Lack of awareness about palliative care services and a mind-set against approaching an institution for pain management are the prime reasons for the centre not seeing more patients, say administrators at the centre and doctors specialising in this approach of providing “total care”.
Palliative care seeks to improve the quality of life for not just the patient, but also the family, through pain management, along with psychological, emotional and spiritual support. It comes into the picture from the time an illness, say, cancer, is diagnosed till after death, when the family is helped to cope with the loss, said Dr Priyadarshini Kulkarni, Medical Director with Cipla's palliative care centre.
At any point in time, there are 2.5 million cancer cases in India, and 70 per cent are in an advanced stage, she said. And yet, only 0.4 per cent has access to palliative care in the country, she added.

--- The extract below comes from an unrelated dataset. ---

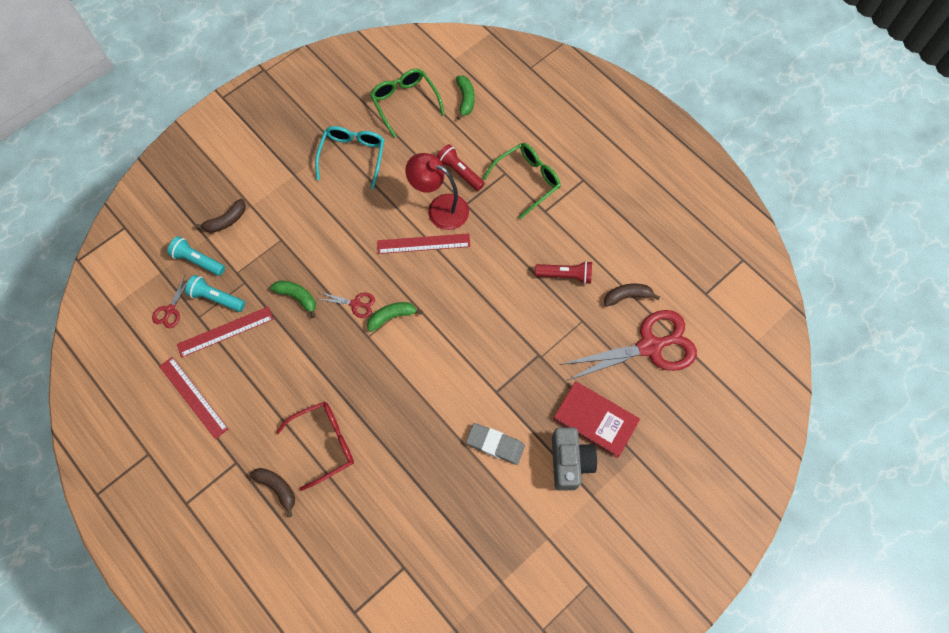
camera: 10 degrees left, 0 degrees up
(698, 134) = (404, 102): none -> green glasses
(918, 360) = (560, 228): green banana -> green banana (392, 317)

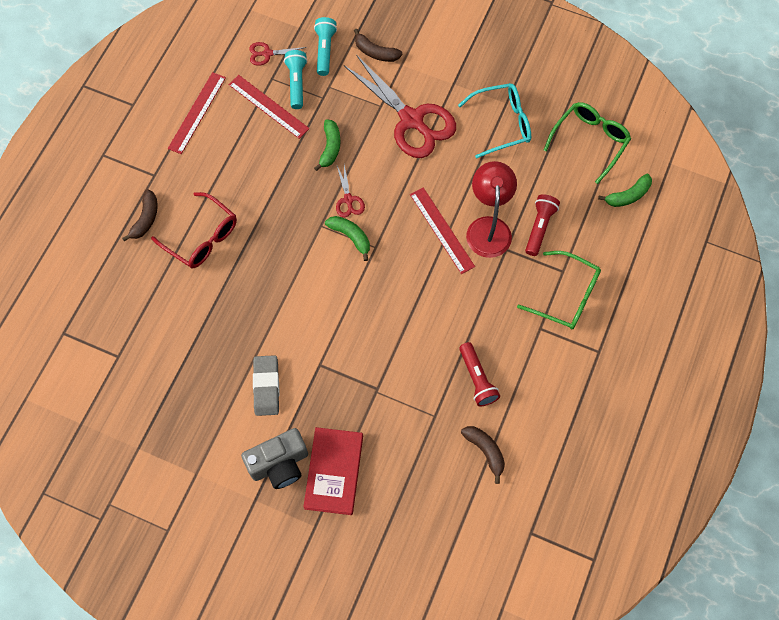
camera: 65 degrees right, 0 degrees up
(650, 346) = (439, 496): red scissors -> red scissors (411, 120)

Patients lack awareness on this approach of care that is, however, popular in developed countries, she said. The medical fraternity too needs to be sensitised on palliative care, she added.
The other problem in palliative care becoming more common is the access to pain medicine such as morphine. There are strict laws relating to transportation, etc., making access difficult, she said.
PIL for policy
In fact, there is a public interest litigation (PIL) at the Supreme Court, filed by the Indian Association of Palliative Care, against the Union Health Ministry and the Centre's Department of Revenue, said Mr M. R. Rajagopal, Chairman of Pallium India, a charitable trust.
The PIL highlights the need for a palliative care policy both at the Centre and in the States; a scheme for implementation and steps to bring it into the medical education system, he said. The litigation also sought easier access to pain medicine morphine, without the dilution of checks against misuse, he added
The Cipla centre has seen more than 6,400 patients, said Cipla's Head of Human Resource, Mr S. V. Iyer. But only one-third of the five- acre plot at Warje has been developed, he said, indicating there is room for expansion if the number of patients increased.
While the centre runs on a unique model involving the patient's family as well, in the last one year, the centre has extended itself to providing home-care to patients in a 40-km radius of the centre, he said.